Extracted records
▬▬▬▬▬▬
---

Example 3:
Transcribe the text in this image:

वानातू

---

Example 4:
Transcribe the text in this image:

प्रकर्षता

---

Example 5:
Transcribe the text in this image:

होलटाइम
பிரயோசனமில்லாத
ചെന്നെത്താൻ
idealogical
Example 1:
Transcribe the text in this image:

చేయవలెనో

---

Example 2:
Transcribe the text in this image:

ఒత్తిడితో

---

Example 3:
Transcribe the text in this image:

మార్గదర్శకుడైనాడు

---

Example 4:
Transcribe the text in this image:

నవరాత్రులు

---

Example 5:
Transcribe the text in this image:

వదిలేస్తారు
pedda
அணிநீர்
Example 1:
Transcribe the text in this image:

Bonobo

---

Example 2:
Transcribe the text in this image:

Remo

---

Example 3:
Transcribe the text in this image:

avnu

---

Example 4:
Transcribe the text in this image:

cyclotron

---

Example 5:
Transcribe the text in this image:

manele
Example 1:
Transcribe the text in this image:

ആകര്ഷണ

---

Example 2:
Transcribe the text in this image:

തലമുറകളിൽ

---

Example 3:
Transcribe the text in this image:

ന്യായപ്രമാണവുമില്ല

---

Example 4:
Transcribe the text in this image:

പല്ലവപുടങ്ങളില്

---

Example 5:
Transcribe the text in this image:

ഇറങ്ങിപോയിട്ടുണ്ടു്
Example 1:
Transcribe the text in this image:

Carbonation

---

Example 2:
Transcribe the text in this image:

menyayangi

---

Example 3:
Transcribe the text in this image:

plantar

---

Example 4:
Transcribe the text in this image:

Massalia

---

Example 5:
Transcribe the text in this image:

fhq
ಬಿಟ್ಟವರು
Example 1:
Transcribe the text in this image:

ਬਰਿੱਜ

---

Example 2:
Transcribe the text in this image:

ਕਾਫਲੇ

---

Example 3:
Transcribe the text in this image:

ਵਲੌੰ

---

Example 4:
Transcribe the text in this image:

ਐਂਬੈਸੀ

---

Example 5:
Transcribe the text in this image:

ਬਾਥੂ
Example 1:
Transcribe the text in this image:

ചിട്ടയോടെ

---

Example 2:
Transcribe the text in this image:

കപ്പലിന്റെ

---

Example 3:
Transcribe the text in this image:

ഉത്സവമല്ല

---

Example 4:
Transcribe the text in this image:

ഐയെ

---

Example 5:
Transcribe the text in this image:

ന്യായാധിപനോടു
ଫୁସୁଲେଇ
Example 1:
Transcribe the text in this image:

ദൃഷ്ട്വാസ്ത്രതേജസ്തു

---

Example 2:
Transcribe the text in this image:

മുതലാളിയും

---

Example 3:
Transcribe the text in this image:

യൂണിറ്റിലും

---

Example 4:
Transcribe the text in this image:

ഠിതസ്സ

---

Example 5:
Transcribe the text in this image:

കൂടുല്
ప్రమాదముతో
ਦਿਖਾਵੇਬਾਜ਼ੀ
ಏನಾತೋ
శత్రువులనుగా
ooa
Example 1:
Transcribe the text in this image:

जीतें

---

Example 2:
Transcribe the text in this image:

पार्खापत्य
▬▬▬▬▬▬
§ WRITTEN TASK:
Can you print every one of the lines above without changing a single character?

§ OUTPUT FOR THIS TASK:
---

Example 3:
Transcribe the text in this image:

वानातू

---

Example 4:
Transcribe the text in this image:

प्रकर्षता

---

Example 5:
Transcribe the text in this image:

होलटाइम
பிரயோசனமில்லாத
ചെന്നെത്താൻ
idealogical
Example 1:
Transcribe the text in this image:

చేయవలెనో

---

Example 2:
Transcribe the text in this image:

ఒత్తిడితో

---

Example 3:
Transcribe the text in this image:

మార్గదర్శకుడైనాడు

---

Example 4:
Transcribe the text in this image:

నవరాత్రులు

---

Example 5:
Transcribe the text in this image:

వదిలేస్తారు
pedda
அணிநீர்
Example 1:
Transcribe the text in this image:

Bonobo

---

Example 2:
Transcribe the text in this image:

Remo

---

Example 3:
Transcribe the text in this image:

avnu

---

Example 4:
Transcribe the text in this image:

cyclotron

---

Example 5:
Transcribe the text in this image:

manele
Example 1:
Transcribe the text in this image:

ആകര്ഷണ

---

Example 2:
Transcribe the text in this image:

തലമുറകളിൽ

---

Example 3:
Transcribe the text in this image:

ന്യായപ്രമാണവുമില്ല

---

Example 4:
Transcribe the text in this image:

പല്ലവപുടങ്ങളില്

---

Example 5:
Transcribe the text in this image:

ഇറങ്ങിപോയിട്ടുണ്ടു്
Example 1:
Transcribe the text in this image:

Carbonation

---

Example 2:
Transcribe the text in this image:

menyayangi

---

Example 3:
Transcribe the text in this image:

plantar

---

Example 4:
Transcribe the text in this image:

Massalia

---

Example 5:
Transcribe the text in this image:

fhq
ಬಿಟ್ಟವರು
Example 1:
Transcribe the text in this image:

ਬਰਿੱਜ

---

Example 2:
Transcribe the text in this image:

ਕਾਫਲੇ

---

Example 3:
Transcribe the text in this image:

ਵਲੌੰ

---

Example 4:
Transcribe the text in this image:

ਐਂਬੈਸੀ

---

Example 5:
Transcribe the text in this image:

ਬਾਥੂ
Example 1:
Transcribe the text in this image:

ചിട്ടയോടെ

---

Example 2:
Transcribe the text in this image:

കപ്പലിന്റെ

---

Example 3:
Transcribe the text in this image:

ഉത്സവമല്ല

---

Example 4:
Transcribe the text in this image:

ഐയെ

---

Example 5:
Transcribe the text in this image:

ന്യായാധിപനോടു
ଫୁସୁଲେଇ
Example 1:
Transcribe the text in this image:

ദൃഷ്ട്വാസ്ത്രതേജസ്തു

---

Example 2:
Transcribe the text in this image:

മുതലാളിയും

---

Example 3:
Transcribe the text in this image:

യൂണിറ്റിലും

---

Example 4:
Transcribe the text in this image:

ഠിതസ്സ

---

Example 5:
Transcribe the text in this image:

കൂടുല്
ప్రమాదముతో
ਦਿਖਾਵੇਬਾਜ਼ੀ
ಏನಾತೋ
శత్రువులనుగా
ooa
Example 1:
Transcribe the text in this image:

जीतें

---

Example 2:
Transcribe the text in this image:

पार्खापत्य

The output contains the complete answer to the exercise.